STORED DATA section start

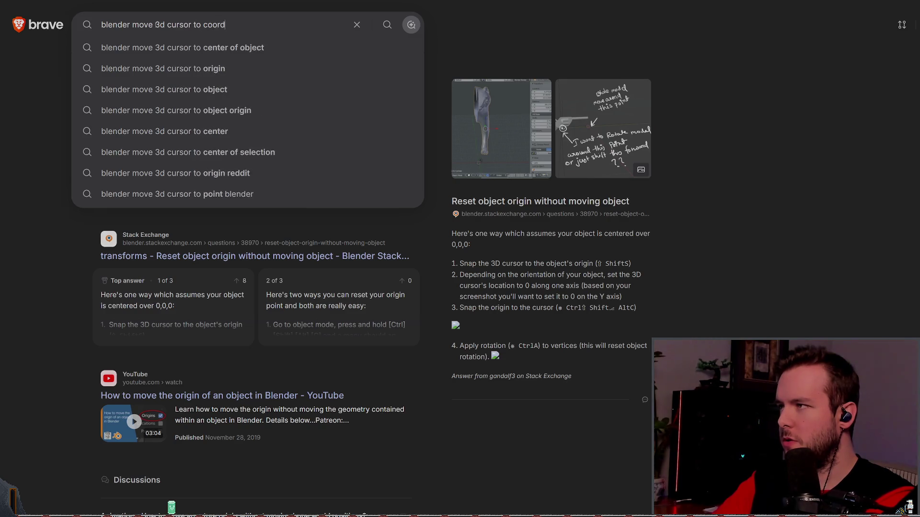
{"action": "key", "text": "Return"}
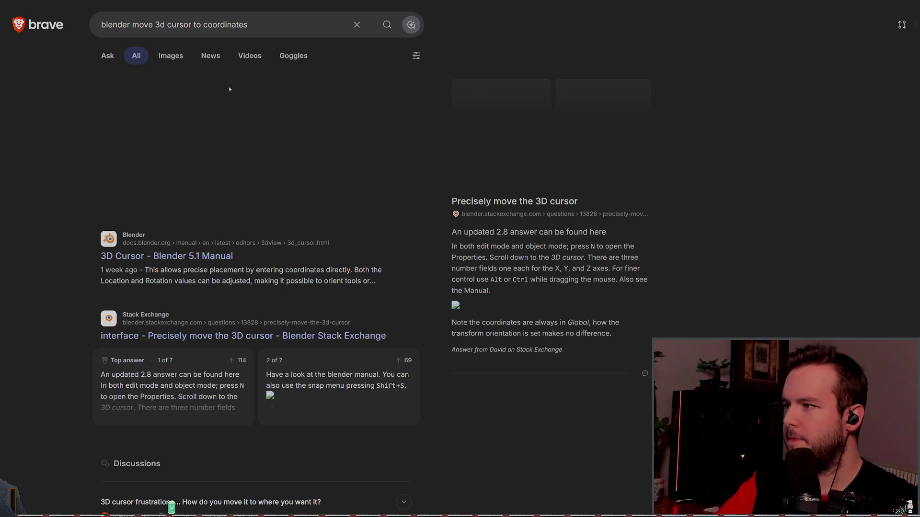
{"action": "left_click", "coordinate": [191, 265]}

STORED DATA section end
STORED DATA section start

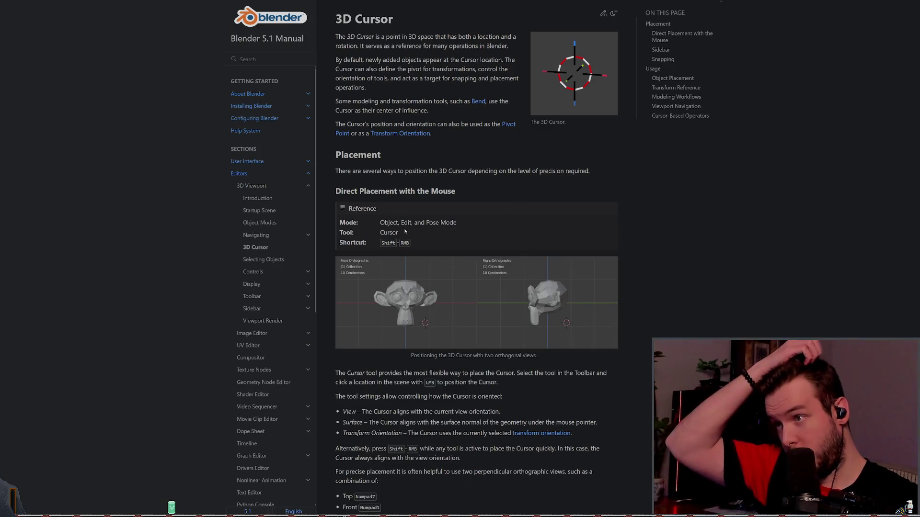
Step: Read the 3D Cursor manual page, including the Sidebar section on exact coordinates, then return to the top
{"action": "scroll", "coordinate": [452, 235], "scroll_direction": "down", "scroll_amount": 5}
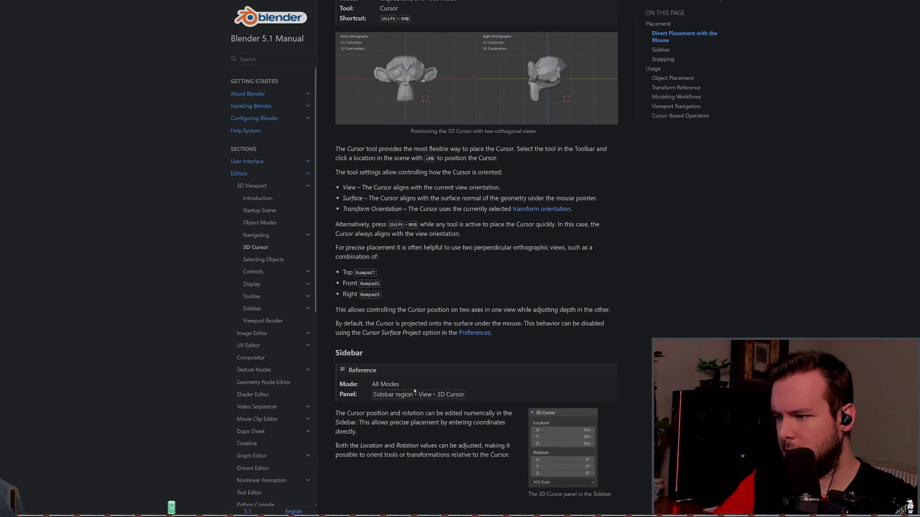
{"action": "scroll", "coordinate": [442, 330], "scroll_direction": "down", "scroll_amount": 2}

STORED DATA section end

WHAT YOU ARE ASKED TO DO –
Every line in the listing that holds "action" belongs in the answer.

OUTPUT OF THE TASK –
{"action": "key", "text": "Return"}
{"action": "left_click", "coordinate": [191, 265]}
{"action": "scroll", "coordinate": [452, 235], "scroll_direction": "down", "scroll_amount": 5}
{"action": "scroll", "coordinate": [442, 330], "scroll_direction": "down", "scroll_amount": 2}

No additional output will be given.